I think I've sort of decided a direction to go in for this wedding though...I guess I'm just not a traditional wedding kind of girl for whatever reason, maybe because the rigidness of the planning involved is just way too much for me to handle. I just want to get married, and have fun after. Why is that so difficult. I don't want to be in a stuffy hall with people who were told where to sit and eating food that we would probably never eat on our own. That's so not who we are. We're very young 20's. It isn't like we're getting married at 35 for the first time...this is doomed to be a nontraditional wedding. What I'm envisioning is family being with family and comfortable food and good fun...like a backyard cookout, wedding-style. I want to drink out of a mason jar for everything except maybe the toast...whenever that's supposed to happen. I want things to be light-hearted and easygoing and fun. I don't want to be stressed out if things don't go perfectly according to The Plan.

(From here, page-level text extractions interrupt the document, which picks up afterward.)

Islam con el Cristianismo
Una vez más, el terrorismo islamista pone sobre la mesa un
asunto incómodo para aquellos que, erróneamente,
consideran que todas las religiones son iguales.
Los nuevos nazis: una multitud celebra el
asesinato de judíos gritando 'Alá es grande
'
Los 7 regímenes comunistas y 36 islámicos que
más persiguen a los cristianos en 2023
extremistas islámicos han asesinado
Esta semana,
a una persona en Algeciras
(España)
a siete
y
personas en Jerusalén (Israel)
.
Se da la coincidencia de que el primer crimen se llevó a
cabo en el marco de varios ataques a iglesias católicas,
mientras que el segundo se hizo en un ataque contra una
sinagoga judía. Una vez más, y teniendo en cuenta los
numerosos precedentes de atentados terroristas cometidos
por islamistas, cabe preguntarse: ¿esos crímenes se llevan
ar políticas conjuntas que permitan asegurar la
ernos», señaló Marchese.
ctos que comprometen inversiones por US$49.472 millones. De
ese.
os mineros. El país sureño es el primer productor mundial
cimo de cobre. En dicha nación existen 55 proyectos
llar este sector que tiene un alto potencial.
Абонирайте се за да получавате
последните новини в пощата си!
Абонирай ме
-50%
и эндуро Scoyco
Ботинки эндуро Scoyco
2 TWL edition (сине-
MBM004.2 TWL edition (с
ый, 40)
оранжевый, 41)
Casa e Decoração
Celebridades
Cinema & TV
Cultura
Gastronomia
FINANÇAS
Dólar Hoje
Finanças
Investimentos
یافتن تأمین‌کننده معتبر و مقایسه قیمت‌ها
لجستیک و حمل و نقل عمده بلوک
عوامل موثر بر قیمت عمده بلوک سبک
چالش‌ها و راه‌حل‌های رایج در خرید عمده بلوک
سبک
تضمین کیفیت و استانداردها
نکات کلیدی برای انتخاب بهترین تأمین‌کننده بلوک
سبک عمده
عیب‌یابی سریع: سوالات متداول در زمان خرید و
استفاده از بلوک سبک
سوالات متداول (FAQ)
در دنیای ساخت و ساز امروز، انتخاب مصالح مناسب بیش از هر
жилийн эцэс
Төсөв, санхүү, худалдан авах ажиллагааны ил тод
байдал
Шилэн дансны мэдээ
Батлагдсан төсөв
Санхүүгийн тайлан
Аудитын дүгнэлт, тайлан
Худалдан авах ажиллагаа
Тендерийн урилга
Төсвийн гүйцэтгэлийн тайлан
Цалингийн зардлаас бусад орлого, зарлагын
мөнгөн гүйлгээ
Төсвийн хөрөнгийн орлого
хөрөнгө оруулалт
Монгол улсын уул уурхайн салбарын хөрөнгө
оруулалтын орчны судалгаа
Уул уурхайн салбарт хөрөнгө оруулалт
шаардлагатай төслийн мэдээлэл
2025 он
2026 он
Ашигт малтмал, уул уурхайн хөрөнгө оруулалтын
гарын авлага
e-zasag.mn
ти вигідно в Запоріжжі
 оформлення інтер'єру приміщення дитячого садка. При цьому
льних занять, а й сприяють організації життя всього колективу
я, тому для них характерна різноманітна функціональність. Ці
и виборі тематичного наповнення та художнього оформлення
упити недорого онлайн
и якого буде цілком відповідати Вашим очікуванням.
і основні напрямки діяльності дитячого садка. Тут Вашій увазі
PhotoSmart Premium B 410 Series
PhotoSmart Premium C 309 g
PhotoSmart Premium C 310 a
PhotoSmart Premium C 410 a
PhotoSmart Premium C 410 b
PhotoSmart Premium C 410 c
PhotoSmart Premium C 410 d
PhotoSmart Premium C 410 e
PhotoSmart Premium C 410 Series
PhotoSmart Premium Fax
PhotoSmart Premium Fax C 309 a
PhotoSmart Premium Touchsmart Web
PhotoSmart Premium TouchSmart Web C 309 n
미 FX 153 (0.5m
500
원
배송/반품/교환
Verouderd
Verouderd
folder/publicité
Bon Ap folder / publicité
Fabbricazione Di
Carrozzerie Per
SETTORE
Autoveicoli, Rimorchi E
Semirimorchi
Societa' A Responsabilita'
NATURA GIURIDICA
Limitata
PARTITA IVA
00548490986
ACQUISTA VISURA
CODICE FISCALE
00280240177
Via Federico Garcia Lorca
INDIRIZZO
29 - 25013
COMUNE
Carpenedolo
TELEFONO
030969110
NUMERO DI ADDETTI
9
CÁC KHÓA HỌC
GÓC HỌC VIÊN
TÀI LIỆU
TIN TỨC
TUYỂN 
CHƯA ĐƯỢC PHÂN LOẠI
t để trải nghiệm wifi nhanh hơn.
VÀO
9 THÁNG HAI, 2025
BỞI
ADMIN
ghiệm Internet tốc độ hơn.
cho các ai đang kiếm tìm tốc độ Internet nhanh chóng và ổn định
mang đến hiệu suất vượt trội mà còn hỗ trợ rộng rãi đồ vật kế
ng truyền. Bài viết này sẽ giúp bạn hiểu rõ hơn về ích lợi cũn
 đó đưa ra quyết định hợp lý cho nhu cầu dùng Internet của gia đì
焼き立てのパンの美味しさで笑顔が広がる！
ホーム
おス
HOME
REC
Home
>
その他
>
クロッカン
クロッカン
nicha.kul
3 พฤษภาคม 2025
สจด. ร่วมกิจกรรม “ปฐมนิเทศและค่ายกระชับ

I want any children who will be in attendance to feel like they belong there and have fun and not like they're in a room full of old people they don't know and don't want to be around. My immediate family doesn't do stuff that requires us to get all dressed up fancy-like to eat fancy food, and Bear's family does the big old wedding shebang but I know they're more fun sitting in the backyard with Portuguese music and food and booze. I already know I don't want my reception to be a big drunk dance club, because that's dumb and also because Bear and I don't have enough friends anymore (hahaha...no but really).
So there's my Bride-To-Be rant. These are a few things that are in my head.
I got the police called on me yesterday.
Bear was over yesterday because we were going to look for places to hold a reception...but nobody answered their phones. The mother of the woman I babysit for told me months ago that I could hold my reception in her backyard at her house...so he and I decided to go check it out. I didn't have their number so I called the woman I babysit for and asked where their house was, and then I remembered that they won't even be there, because they're in Florida for the season. Oh well, she told us it would be fine to just go by and check it out. So we found the house, it was off on a pretty secluded dead-end road in the woods. We get out, take a quick look around the back of the house at the yard, and decide that it just isn't right for a wedding reception. As we get back in the car, Bear notices the guy living across the street was watching us from the top of his driveway. I didn't think much of it, just a neighbor looking out for the house of neighbors who aren't home. About 2 hours later, we are home & walking the dog when a state trooper's cruiser is slowly coming up my road, obviously looking for something. I honestly didn't think anything of it, I just figured he would ask me where someone's house is on his way by since he looked a little lost. He did pull up, and asked what Bear's name was and then mine, then for my last name and asked where "insert house number here" was. I told him that was mine. So then he starts asking what we were doing on that road earlier at that house and I'm thinking OH MY GOD THEY CALLED THE POLICE ON US LOLOL. I must look like such a shifty person....not. I explained to him what we were doing there and how I knew those people and how I'd called their daughter and she knew I was there, and how I was aware that they are in Florida. My story must have checked out because he left by saying he got a call and there were a few break-ins in the area. Nbd.